> [Written task]: Pull every line containing "sociale" from the entries.

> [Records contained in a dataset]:
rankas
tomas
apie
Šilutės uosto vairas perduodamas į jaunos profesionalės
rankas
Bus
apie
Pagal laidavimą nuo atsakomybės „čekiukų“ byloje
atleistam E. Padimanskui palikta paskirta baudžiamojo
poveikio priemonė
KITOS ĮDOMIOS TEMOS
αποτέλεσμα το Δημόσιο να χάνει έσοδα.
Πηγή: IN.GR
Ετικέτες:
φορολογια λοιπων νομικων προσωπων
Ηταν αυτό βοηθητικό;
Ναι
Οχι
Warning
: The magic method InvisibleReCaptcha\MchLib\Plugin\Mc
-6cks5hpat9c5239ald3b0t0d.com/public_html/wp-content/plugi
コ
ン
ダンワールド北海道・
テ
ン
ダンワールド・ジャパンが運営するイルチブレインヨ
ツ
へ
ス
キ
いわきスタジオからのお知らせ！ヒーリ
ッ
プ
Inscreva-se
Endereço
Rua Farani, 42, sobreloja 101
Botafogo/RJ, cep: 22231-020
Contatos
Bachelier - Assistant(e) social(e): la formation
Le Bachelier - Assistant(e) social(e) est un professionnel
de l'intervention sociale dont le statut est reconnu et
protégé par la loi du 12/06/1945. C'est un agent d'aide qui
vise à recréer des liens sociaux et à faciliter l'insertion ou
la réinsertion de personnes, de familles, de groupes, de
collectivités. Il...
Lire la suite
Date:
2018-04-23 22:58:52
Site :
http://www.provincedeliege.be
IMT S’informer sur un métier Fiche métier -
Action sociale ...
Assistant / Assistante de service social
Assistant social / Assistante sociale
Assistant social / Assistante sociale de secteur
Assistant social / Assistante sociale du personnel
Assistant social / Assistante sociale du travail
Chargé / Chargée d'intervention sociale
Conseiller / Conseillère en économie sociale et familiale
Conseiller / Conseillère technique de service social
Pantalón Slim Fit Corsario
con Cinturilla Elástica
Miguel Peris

> [Written answer]:
de l'intervention sociale dont le statut est reconnu et
Action sociale ...
Assistant social / Assistante sociale
Assistant social / Assistante sociale de secteur
Assistant social / Assistante sociale du personnel
Assistant social / Assistante sociale du travail
Chargé / Chargée d'intervention sociale
Conseiller / Conseillère en économie sociale et familiale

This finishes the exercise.